*** Task data Section Begins ***
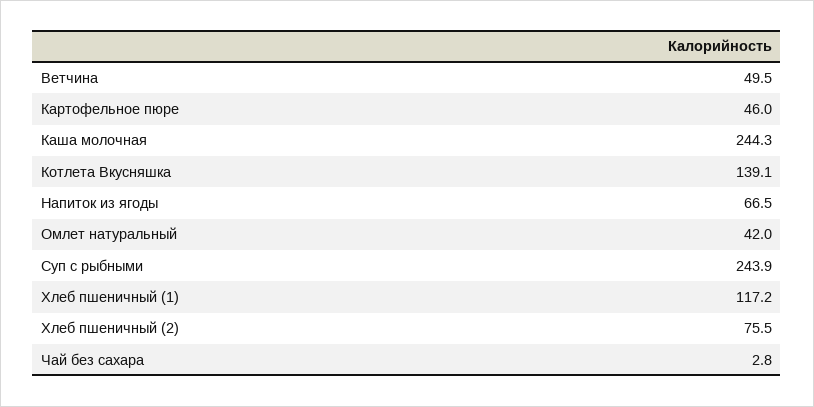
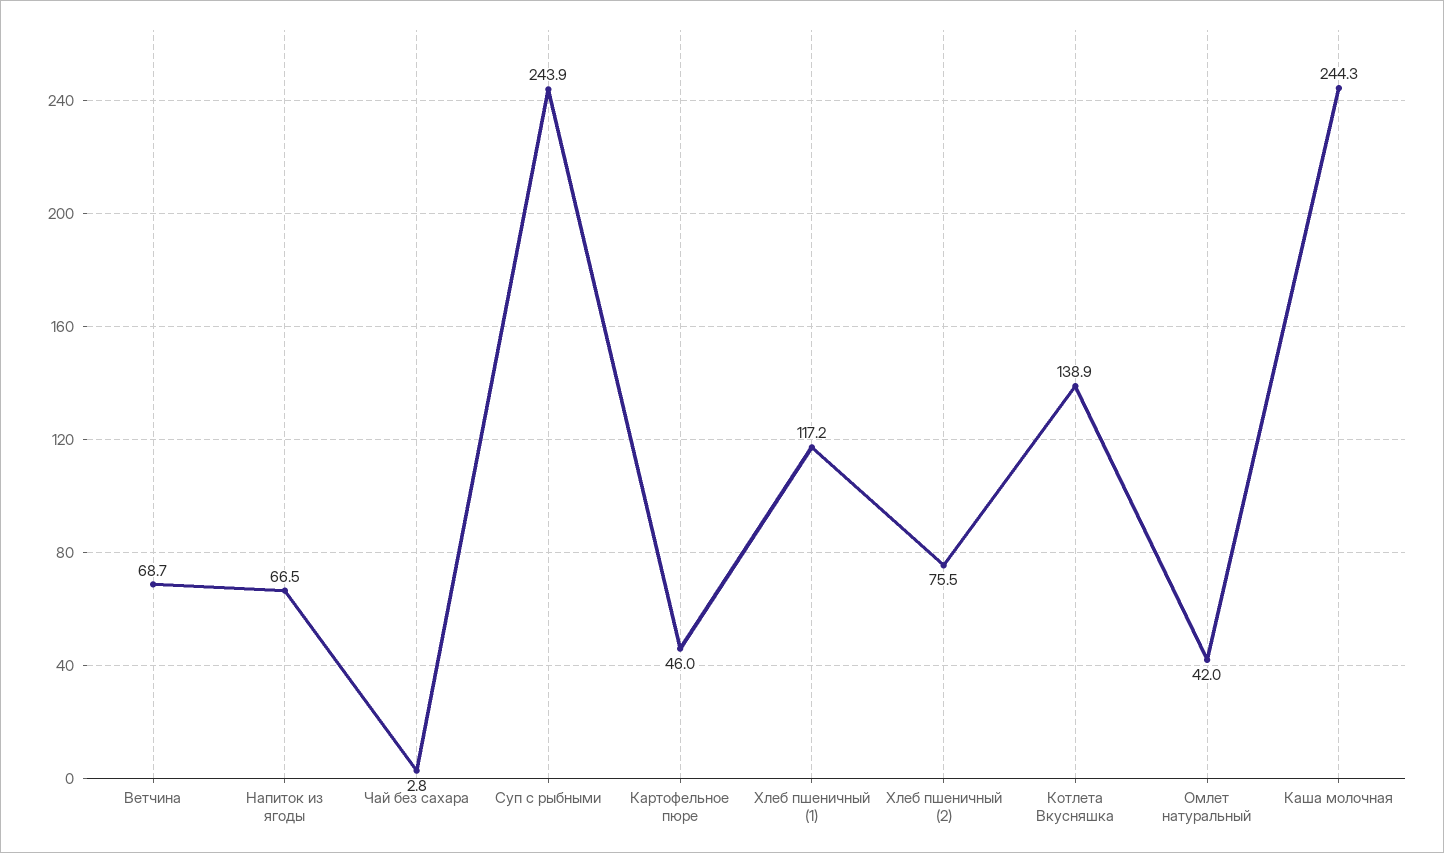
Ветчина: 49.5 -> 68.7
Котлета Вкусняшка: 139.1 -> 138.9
*** Task data Section Ends ***
*** Task data Section Begins ***
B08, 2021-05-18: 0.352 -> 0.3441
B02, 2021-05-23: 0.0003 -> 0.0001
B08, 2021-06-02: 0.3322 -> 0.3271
*** Task data Section Ends ***
Above are the records; from them, give again exactly the lines from the one containing "B02, 2021-05-23: 0.0003 -> 0.0001" through the one containing "B08, 2021-06-02: 0.3322 -> 0.3271", both included.

◆ Expected answer ◆
B02, 2021-05-23: 0.0003 -> 0.0001
B08, 2021-06-02: 0.3322 -> 0.3271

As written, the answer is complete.